● TO-DO ITEM A:
Answer these questions using the passage on recidivism below:
(i) According to the 2014 Department of Justice study, what fraction of those released from U.S. prisons in 2005 were rearrested within five years?
(ii) What was the title of Robert Martinson's 1974 article?
(iii) In Paul Butler's view, what does the U.S. criminal justice system practice?
● TO-DO ITEM B:
Quote everything in the recidivism passage below from "A 2014 study" down to "confinement and/or enslavement.".

The rates of recidivism for the Prison Industrial Complex reveal at least one unfortunate fact: American incarceration is no longer invested in rehabilitation. Recidivism—defined as the rate at which released prisoners return to prison, or the percentage of released prisoners that return to prison—represents a powerful referendum on why the PIC must be abolished and an important rationale for why the policies that shape and inform mass incarceration must be eradicated.
A 2014 study conducted by the U.S. Department of Justice found that two thirds of individuals released from U.S. prisons in 2005 were rearrested within three years; three fourths were rearrested within five years.60 If the majority of those who are imprisoned end up back in prison within five years, then perhaps the PIC should be recognized as a system that benefits from and promotes the warehousing of human bodies and that, in many cases, the facilities of incarceration are actually preparing prisoners for more criminal activity and an ongoing life of confinement and/or enslavement.
As discussed in earlier chapters, the origins of the American penitentiary—both in name and in social and institutional structuring—suggest that jails and prisons should serve as spaces of reflection for members of society who may have lost their way. Legal scholars and the social architects of the early United States believed in the possibility of redemption through silent reflection, labor, and isolation. It was not until well into the 20th century, with the advent of “law and order” ideology as a fixture of American politics and the growing sentiment that criminal behavior is irredeemable, that the social context for rampant recidivism began to be established. Robert Martinson's infamous 1974 article “What Works” actually suggested that nothing works in terms of rehabilitating prisoners. His impact on public policy and the public's perception of crime and the limits (or impossibility) of rehabilitation was profound and long-lasting. Indeed it could be argued that Martinson's work, in tandem with President Nixon's initiation of the War on Drugs, laid the ideological foundations for recidivism in the PIC—especially for drug offenders.
We can understand this unfortunate set of circumstances through the eyes of professionals on all sides of the legal process. In his book Let's Get Free (2009), former criminal prosecutor Paul Butler takes a searing look back at the profession of which he was once a part. His experiences as a prosecutor made him skeptical about the viability of prosecuting crimes that are socially perpetual, like prostitution and drug possession. Butler paints a picture of prosecution lawyers as being game-oriented, focused on winning by any means necessary. In his view, the overly aggressive nature of modern-day criminal prosecutions, the outrageously high plea rate, and the racial and class biases in the system all add up to one thing: The U.S. criminal justice system practices “legal hate.”

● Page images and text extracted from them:
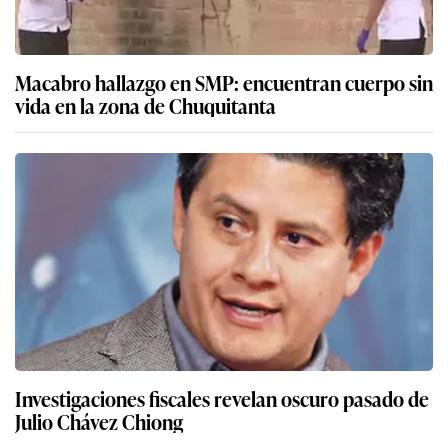
Macabro hallazgo en SMP: encuentran cuerpo sin
vida en la zona de Chuquitanta
Investigaciones fiscales revelan oscuro pasado de
Julio Chávez Chiong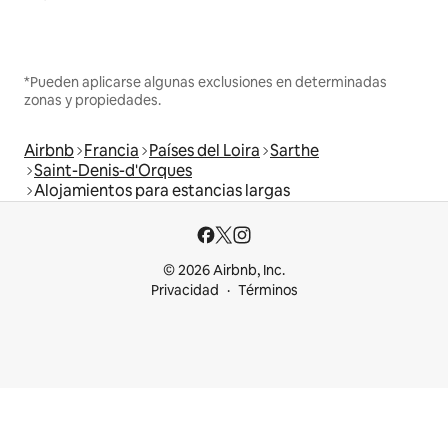
*Pueden aplicarse algunas exclusiones en determinadas
zonas y propiedades.
Airbnb
Francia
Países del Loira
Sarthe
Saint-Denis-d'Orques
Alojamientos para estancias largas
© 2026 Airbnb, Inc.
Privacidad
Términos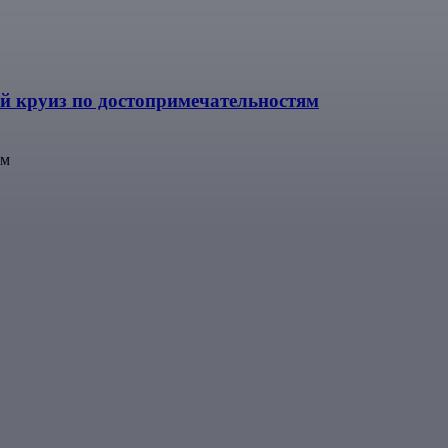
 круиз по достопримечательностям
ям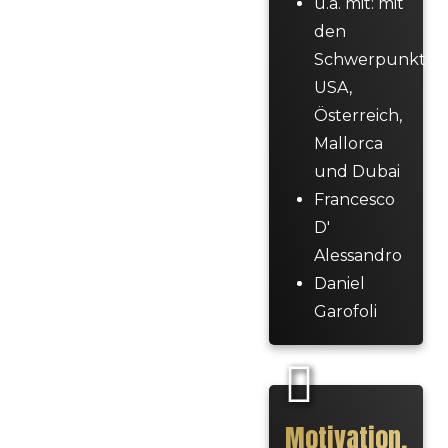
u.a. mit: mit
den
Schwerpunkt
USA,
Österreich,
Mallorca
und Dubai
Francesco
D'
Alessandro
Daniel
Garofoli
Motivation,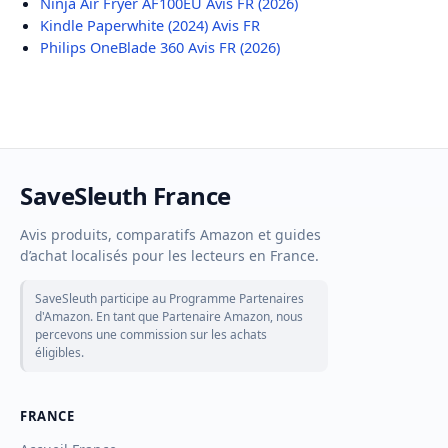
Ninja Air Fryer AF100EU Avis FR (2026)
Kindle Paperwhite (2024) Avis FR
Philips OneBlade 360 Avis FR (2026)
SaveSleuth France
Avis produits, comparatifs Amazon et guides
d’achat localisés pour les lecteurs en France.
SaveSleuth participe au Programme Partenaires
d'Amazon. En tant que Partenaire Amazon, nous
percevons une commission sur les achats
éligibles.
FRANCE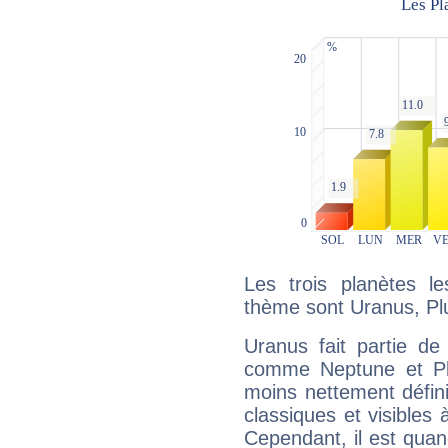
Les trois planètes l
thème sont Uranus, Plu
Uranus fait partie de
comme Neptune et Plut
moins nettement défini
classiques et visibles 
Cependant, il est qua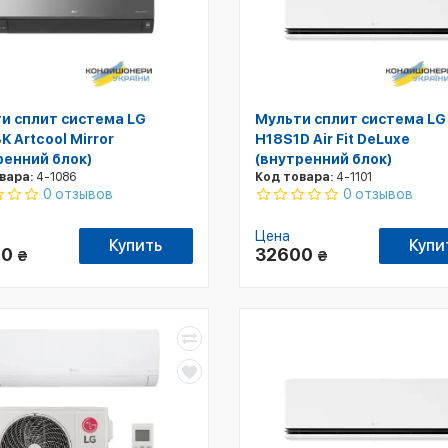
и сплит система LG
Мульти сплит система LG
K Artcool Mirror
H18S1D Air Fit DeLuxe
ренний блок)
(внутренний блок)
вара:
4-1086
Код товара:
4-1101
0 отзывов
0 отзывов
Цена
Купить
Купи
00
32600
₴
₴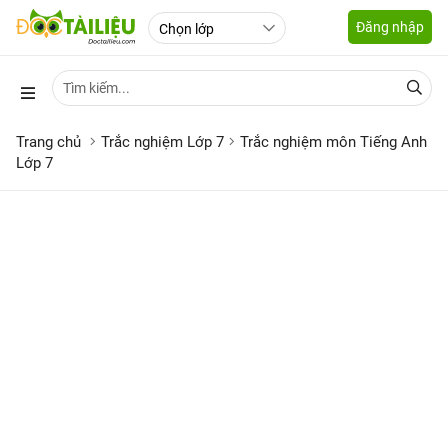
Đăng nhập
Trang chủ
Trắc nghiệm Lớp 7
Trắc nghiệm môn Tiếng Anh
Lớp 7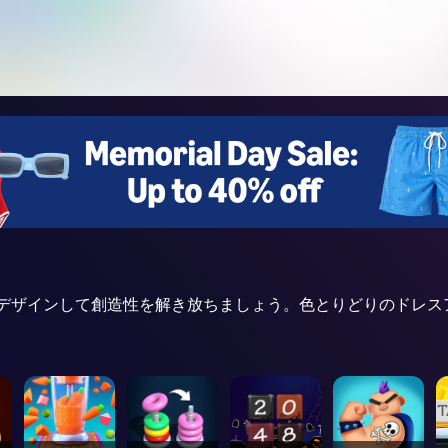
けのユニコーンをデザインして創造性を解き放ちましょう。色とりどり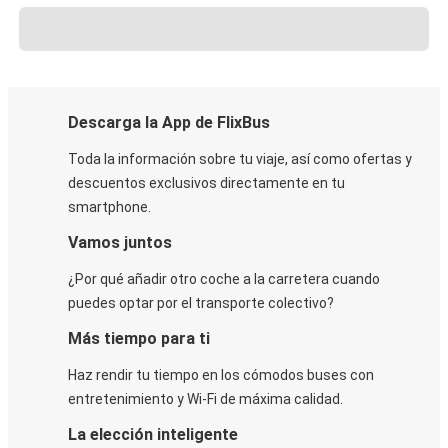
Descarga la App de FlixBus
Toda la información sobre tu viaje, así como ofertas y
descuentos exclusivos directamente en tu
smartphone.
Vamos juntos
¿Por qué añadir otro coche a la carretera cuando
puedes optar por el transporte colectivo?
Más tiempo para ti
Haz rendir tu tiempo en los cómodos buses con
entretenimiento y Wi-Fi de máxima calidad.
La elección inteligente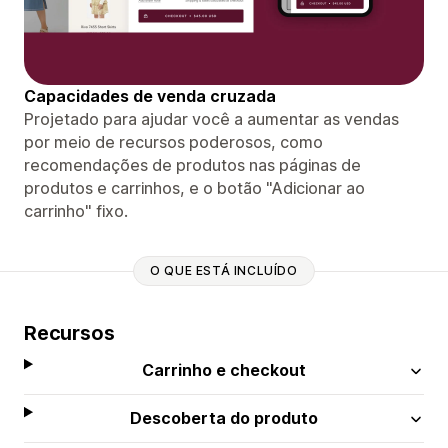
Capacidades de venda cruzada
Projetado para ajudar você a aumentar as vendas
por meio de recursos poderosos, como
recomendações de produtos nas páginas de
produtos e carrinhos, e o botão "Adicionar ao
carrinho" fixo.
O QUE ESTÁ INCLUÍDO
Recursos
Carrinho e checkout
Descoberta do produto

● TASK SOLUTION A:
(i) Three fourths
(ii) "What Works"
(iii) "Legal hate"

● TASK SOLUTION B:
A 2014 study conducted by the U.S. Department of Justice found that two thirds of individuals released from U.S. prisons in 2005 were rearrested within three years; three fourths were rearrested within five years.60 If the majority of those who are imprisoned end up back in prison within five years, then perhaps the PIC should be recognized as a system that benefits from and promotes the warehousing of human bodies and that, in many cases, the facilities of incarceration are actually preparing prisoners for more criminal activity and an ongoing life of confinement and/or enslavement.